Josh Collins, Intelligent Material’s CTO, explains that their additive allows embedding of multiple levels of information into a standard thermoplastic paint, beyond just what is visible to the human eye. This sort of invisible QR code provides complementary information to GPS and mapping programs.
Activated by various wavelengths of light from a transmitter, say on an autonomous vehicle, the Intelligent Material infused-paint reflects back its information to a detector that relays this information to the brains of the autonomous vehicle.
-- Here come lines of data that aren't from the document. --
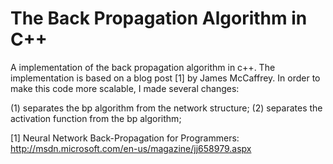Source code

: The Back Propagation Algorithm in C++
==========================

A implementation of the back propagation algorithm in c++. The implementation is based on a blog post [1] by James McCaffrey. In order to make this code more scalable, I made several changes:

(1) separates the bp algorithm from the network structure;
(2) separates the activation function from the bp algorithm;


[1] Neural Network Back-Propagation for Programmers: http://msdn.microsoft.com/en-us/magazine/jj658979.aspx



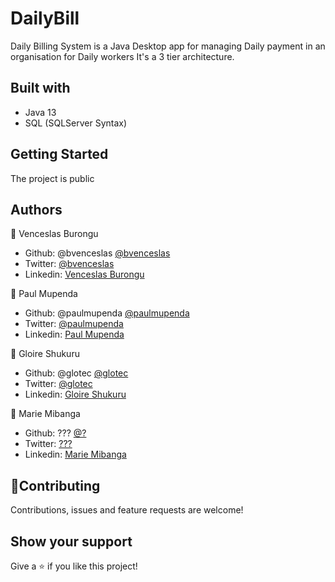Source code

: # DailyBill

Daily Billing System is a Java Desktop app for managing Daily payment in an organisation for Daily workers
It's a 3 tier architecture.

## Built with

- Java 13
- SQL (SQLServer Syntax)

## Getting Started

The project is public

## Authors

👤 Venceslas Burongu

- Github: @bvenceslas [@bvenceslas](https://github.com/bvenceslas)
- Twitter: [@bvenceslas](https://twitter.com/bvenceslas)
- Linkedin: [Venceslas Burongu](https://www.linkedin.com/in/venceslas-burongu-8271b519a/)

👤 Paul Mupenda

- Github: @paulmupenda [@paulmupenda](https://github.com/paulmupenda)
- Twitter: [@paulmupenda](https://twitter.com/paulmupenda)
- Linkedin: [Paul Mupenda](https://www.linkedin.com/in/paul_mupenda-8271b519a/)

👤 Gloire Shukuru

- Github: @glotec [@glotec](https://github.com/glotec)
- Twitter: [@glotec](https://twitter.com/glotec)
- Linkedin: [Gloire Shukuru](https://www.linkedin.com/in/shukuru-gloire-714222187/)

👤 Marie Mibanga

- Github: ??? [@?](https://github.com/?)
- Twitter: [???](https://twitter.com/?)
- Linkedin: [Marie Mibanga](https://www.linkedin.com/in/???-8271b519a/)

## 🤝Contributing

Contributions, issues and feature requests are welcome!

## Show your support

Give a ⭐️ if you like this project!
The value of this idea extends beyond autonomous vehicles and directly to humans.
Collins explains how their work with The Ohio School of the Blind led to the development of a cane attachment, which includes a transmitter and detector to alert the pedestrian, via vibration or audible means, about various sidewalk/road metadata, such as condition, location, etc. Their approach enables virtual truncated domes (the bumps that are the demarcation between sidewalks and streets) and offers potential cost savings and benefit to all people, compared to physical truncated domes (this article points out that truncated domes may be more harmful than beneficial).
It is not too far-fetched to envision shoes with built-in transmitter/detectors that would allow for hands-free way-finding and guidance for both the sighted and non-sighted, as Lechal offers way-finding/fitness tracking with their insole inserts.
As part of the Smart City testing in Columbus and Tampa, Intelligent Materials’ additive has had a real-world deployment. The additional cost of the additive is minimal, as it comprises less than 1% of a given paint. Collins anticipates a licensing-type model and that end products should hit the market within a year.